::: EXTRAIT DU DOCUMENT

Une contribution spéciale de Nathalie Boucher et Ioav Bronchti
La piste cyclable du nord de l’île de Montréal suit infidèlement le boulevard Gouin, avec quelques chicanes sur les rues adjacentes. Sur une de ces rues, Somerville, une maison se démarque considérablement du lot des grandes demeures cossues de cette partie d’Ahuntsic : le 100, Somerville. Une petite recherche a permis d’en retracer l’histoire, qui nous amène des carrières de Montréal à l’Irak, en passant par la compagnie Bombardier.
La charmante maison a été construite en 1962. Elle ressemble en tout point à la maison construite à quelques pas de là, au 175, rue Somerville, par l’architecte Jacques Vincent pour Raymond Miron, copropriétaire des Carrières Miron. Les points communs? Deux maisons de plain-pied, des murs d’ardoise, un foyer central, une piscine intérieure. Le 175 a d’ailleurs obtenu en 2009 le Prix émérite du patrimoine, catégorie résidentielle.
Le registre foncier confirme que la maison du 100, Somerville a aussi appartenue à Raymond Miron jusqu’en 1979, année où elle a été vendue à Adrien Miron pour 200 000 $. La même année, la République d’Irak en fait l’acquisition, pour y loger le Consul général de l’Irak à Montréal. C’est le rôle que la résidence a eu pendant une dizaine d’années. On raconte même que Saddam Hussein y aurait séjourné à quelques reprises, profitant peut-être du calme de la Rivière-des-Prairies pour mijoter quelques invasions autour du Golfe.
Le 22 septembre 1980, l’Irak attaque l’Iran, amorçant alors la première de deux Guerres du Golfe. La même journée, ou plutôt la même nuit, les employés du Consul irakien auraient quitté le paisible quartier Ahuntsic en catastrophe pour ne plus jamais y revenir. Dans la longue suite des tristes événements de cette région, on retient l’invasion du Koweït par l’Irak presque dix ans plus tard. Stratégie militaire parmi plusieurs, l’Irak force alors sa compagnie aérienne nationale, Iraqi Airways, à confisquer dix avions koweïtiens de la Kuwait Airways pour le transport de ses troupes. Les appareils sont éparpillés au gré du conflit.
On s’éloigne du paisible 100, Somerville, pensez-vous? C’est tout le contraire. Pendant que la Guerre du Golfe entre dans son deuxième acte, des occupants bienveillants pour certains, indésirables pour d’autres, prennent possession du 100, Somerville. Des squatters et les enfants du voisinage s’aventurent sur le terrain où la flore et la faune commencent à croître dans le chaos. La Ville de Montréal voit autre chose croître démesurément : la facture des taxes foncières du 100, Somerville, puisque l’Irak ne paie pas les quelques 23 000 dollars dus pour les années 2002 et 2003. La Ville menace de mettre la résidence aux enchères si elle ne reçoit pas un chèque de Bagdad.
Coïncidence ou non, le feu qui ravage la maison en 2004 vient à bout de ces occupants illégitimes. La maison est en ruine, le terrain ressemble à une forêt vierge, les taxes sont payées par des propriétaires qui n’y habitent plus et les résidents indésirables sont expulsés.

::::::
::: DONNÉES ENREGISTRÉES

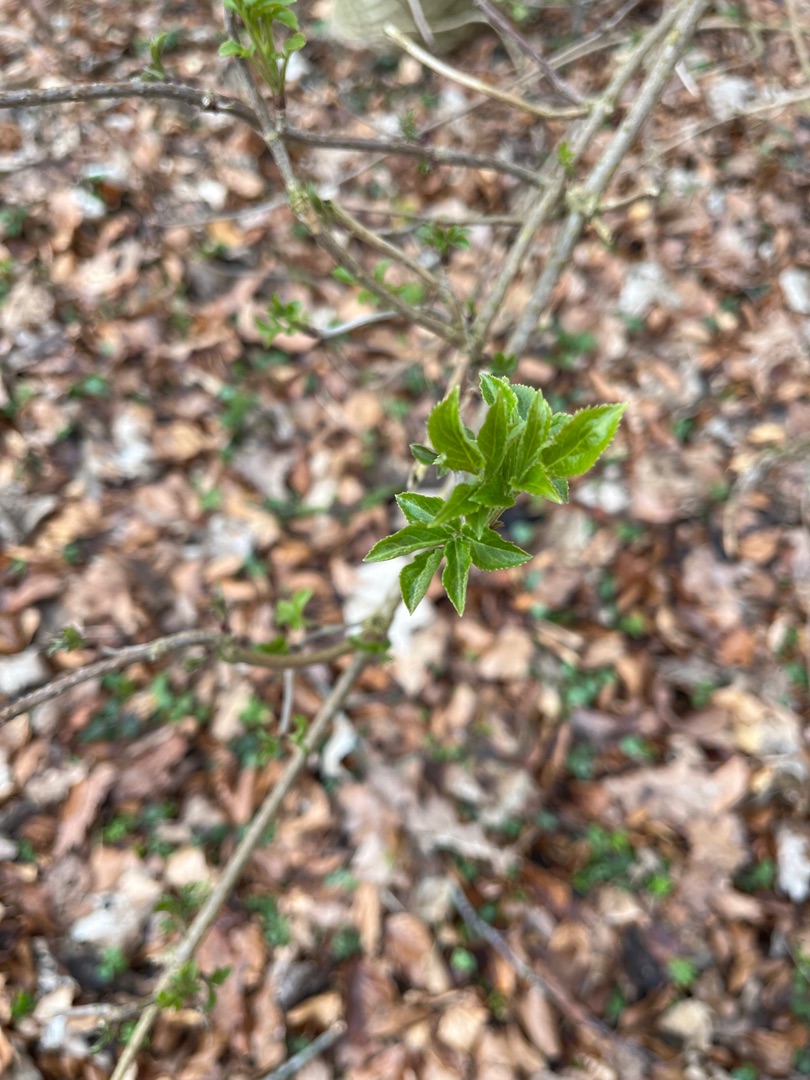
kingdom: Plantae
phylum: Tracheophyta
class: Magnoliopsida
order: Dipsacales
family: Viburnaceae
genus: Sambucus
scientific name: Sambucus nigra
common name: Almindelig hyld
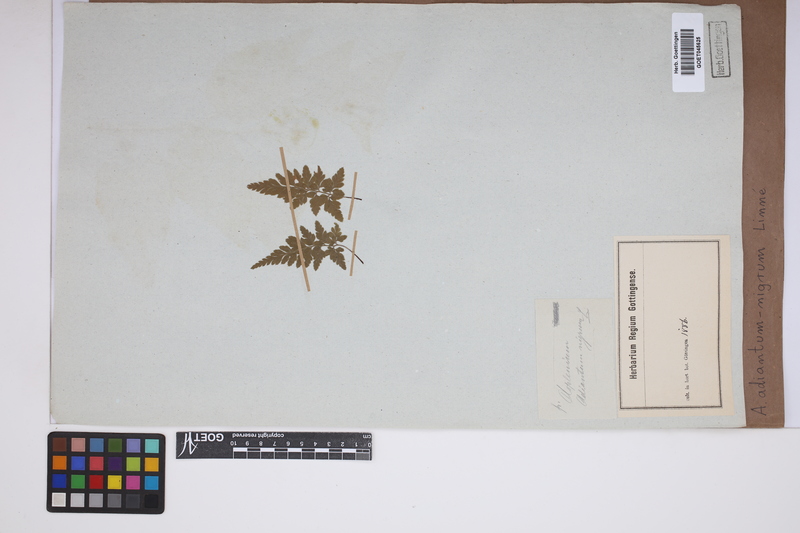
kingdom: Plantae
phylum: Tracheophyta
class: Polypodiopsida
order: Polypodiales
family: Aspleniaceae
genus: Asplenium
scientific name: Asplenium adiantum-nigrum
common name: Black spleenwort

::::::

**TRAVAIL À FAIRE:**
1. Dans l'extrait sur le 100, Somerville, pouvez-vous réécrire sous forme de liste le paragraphe qui commence par « La charmante maison a été construite » en conservant ses faits principaux ?
2. Dans l'extrait sur le 100, Somerville, pouvez-vous reprendre le passage allant de « Coïncidence ou non, le » à « indésirables sont expulsés. » en remplaçant « forêt vierge » par « jungle » ?

**RÉSULTATS ATTENDUS:**
1.
- La maison a été construite en 1962.
- Elle ressemble en tout point à la maison du 175, rue Somerville, construite à quelques pas de là par l'architecte Jacques Vincent pour Raymond Miron, copropriétaire des Carrières Miron.
- Les deux maisons ont plusieurs points communs : elles sont de plain-pied et ont des murs d'ardoise, un foyer central et une piscine intérieure.
- En 2009, le 175 a obtenu le Prix émérite du patrimoine, catégorie résidentielle.

2.
Coïncidence ou non, le feu qui ravage la maison en 2004 vient à bout de ces occupants illégitimes. La maison est en ruine, le terrain ressemble à une jungle, les taxes sont payées par des propriétaires qui n’y habitent plus et les résidents indésirables sont expulsés.